The contradictions go even deeper. After all, if god created us then he also created our unusually large brains and gave us the power to think and reason and use logic. As Hamlet says (Act II, Scene II), "What a piece of work is a man! how noble in reason! how infinite in faculty!" If so, then why would god not expect us to use the abilities he/she supposedly gave us to understand everything about the world, including religious beliefs? Why would he/she give us this extraordinary intellectual ability and then make it into a liability?

In the end, what religions want you to do simply boils down to this prescription: "You must believe in god. Anything that helps you believe is good. Anything that undermines belief is bad. Ignore any contradictions. Use your brain for everything except examining your religious beliefs to see if they make any sense."

In the great title song from the film O Lucky Man, singer Alan Price describes the qualities that a lucky man possesses. One of them is not being tempted by promises of heaven or made fearful by threats of hell but he also adds that, "If knowledge hangs around your neck like pearls instead of chains, you are a lucky man."

This phenomenon of religious people sacrificing knowledge and reasoning abilities in order to preserve beliefs for which there is no credible evidence whatsoever is sad, really. For religious people, knowledge is indeed like heavy chains, holding them back and burdening them because it contradicts their myths. Atheists, on the other hand, not being bound by dogma and religious texts, delight in discovering pearls of knowledge.
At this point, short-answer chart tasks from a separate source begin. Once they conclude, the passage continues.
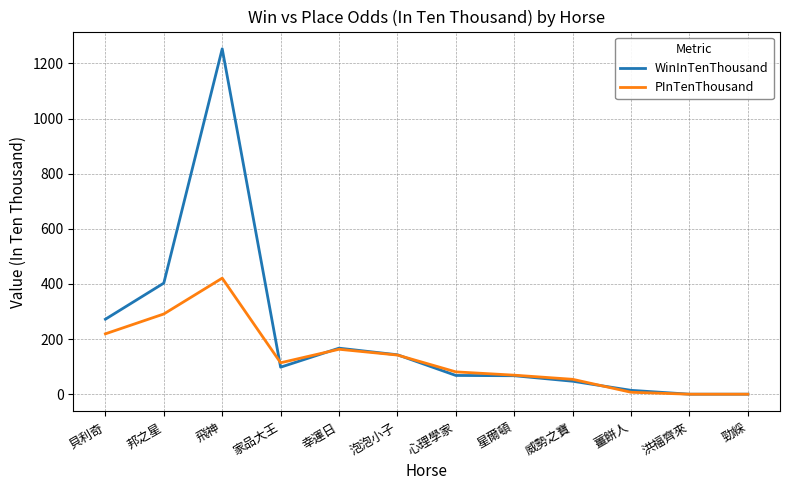

What is the sum of the PInTenThousand values at 威勢之寶 and 家品大王?

168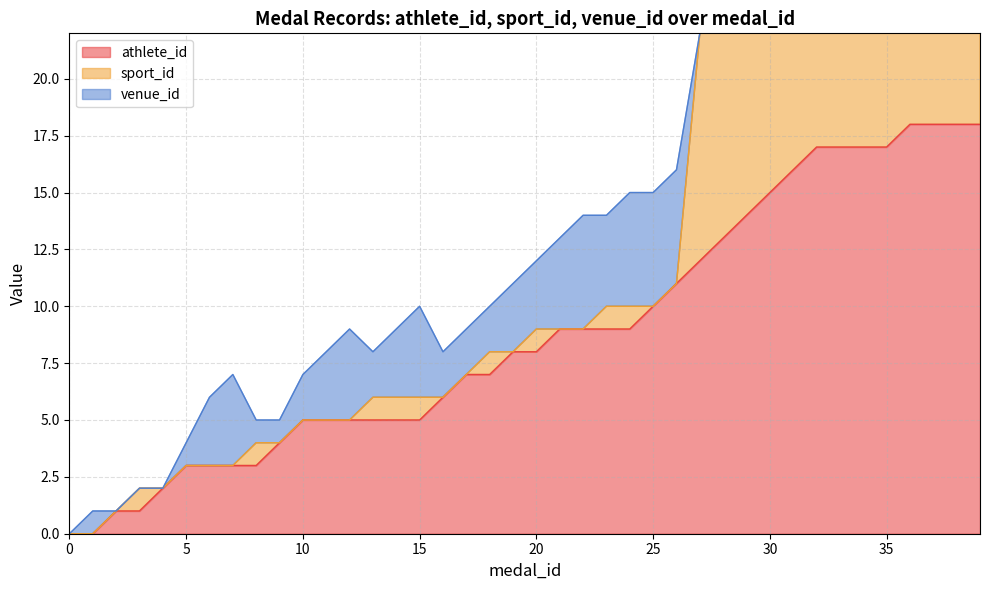

Reading left to right, list all the values displayed in this chart.

athlete_id: 0=0	1=0	2=1	3=1	4=2	5=3	6=3	7=3	8=3	9=4	10=5	11=5	12=5	13=5	14=5	15=5	16=6	17=7	18=7	19=8	20=8	21=9	22=9	23=9	24=9	25=10	26=11	27=12	28=13	29=14	30=15	31=16	32=17	33=17	34=17	35=17	36=18	37=18	38=18	39=18
sport_id: 0=0	1=0	2=0	3=1	4=0	5=0	6=0	7=0	8=1	9=0	10=0	11=0	12=0	13=1	14=1	15=1	16=0	17=0	18=1	19=0	20=1	21=0	22=0	23=1	24=1	25=0	26=0	27=10	28=10	29=10	30=10	31=10	32=10	33=10	34=11	35=11	36=10	37=10	38=10	39=10
venue_id: 0=0	1=1	2=0	3=0	4=0	5=1	6=3	7=4	8=1	9=1	10=2	11=3	12=4	13=2	14=3	15=4	16=2	17=2	18=2	19=3	20=3	21=4	22=5	23=4	24=5	25=5	26=5	27=0	28=0	29=0	30=1	31=1	32=1	33=3	34=1	35=2	36=2	37=3	38=4	39=5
POST SCRIPT: Jesus and the dinosaurs

Many Christians are anxiously waiting for the promised second coming of Jesus when they will get their reward for being faithful believers. But what they don't realize is that the first coming of Jesus was not at the time described in the Gospels in the Bible but actually occurred much earlier, during the dinosaur age. Eddie Izzard recovers this lost history.

So the second coming of Jesus has already occurred. Sorry, Christians, the show is over, there is nothing more to wait for.